== What to work on ==
- a) Using the interview excerpt, answer these, one per line, marked (i), (ii), (iii) like the questions:
(i) What is the name of the radio show where the interview took place?
(ii) What book did Laura Adams write?
(iii) What age range does she give for the book's intended audience?
- b) Please quote the stretch of the interview excerpt from "I spoke about" through "of this interview.".

Many people have a lot of questions about personal finance issues, such as credit, insurance, and retirement. Learning more about these concepts properly will lay the groundwork for a good financial base or help you to progress.

I spoke about these issues recently on my radio show, The Goldstein On Gelt Show, with Laura Adams, author of Money Girl's Smart Moves to Grow Rich. Laura raised many interesting points about personal finance and what is very important to know.

Below is a transcript of this interview.

Douglas Goldstein: Who did you write the book for?

Laura Adams: I really wrote the book for the typical Money Girl podcast audience. I had started the show and had gotten a lot of questions about a variety of topics, from retirement to taxes, insurance, and I really wanted to address that typical podcast audience that I'm used to. It's really anybody from their 20s up to age 50, men and women. A lot of people think, "It must be geared toward women because it says Money Girl," but it's really geared for everyone who is interested in learning about money. Maybe you've already got a really good base, a good foundation, but you want to take it to the next level and get a little bit more serious about financial security and happiness.

== Raw data ==
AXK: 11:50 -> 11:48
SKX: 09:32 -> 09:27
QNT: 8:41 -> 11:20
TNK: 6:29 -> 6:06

== Correct answers ==
- a)
(i) The Goldstein On Gelt Show
(ii) Money Girl's Smart Moves to Grow Rich
(iii) From their 20s up to age 50

- b)
I spoke about these issues recently on my radio show, The Goldstein On Gelt Show, with Laura Adams, author of Money Girl's Smart Moves to Grow Rich. Laura raised many interesting points about personal finance and what is very important to know.

Below is a transcript of this interview.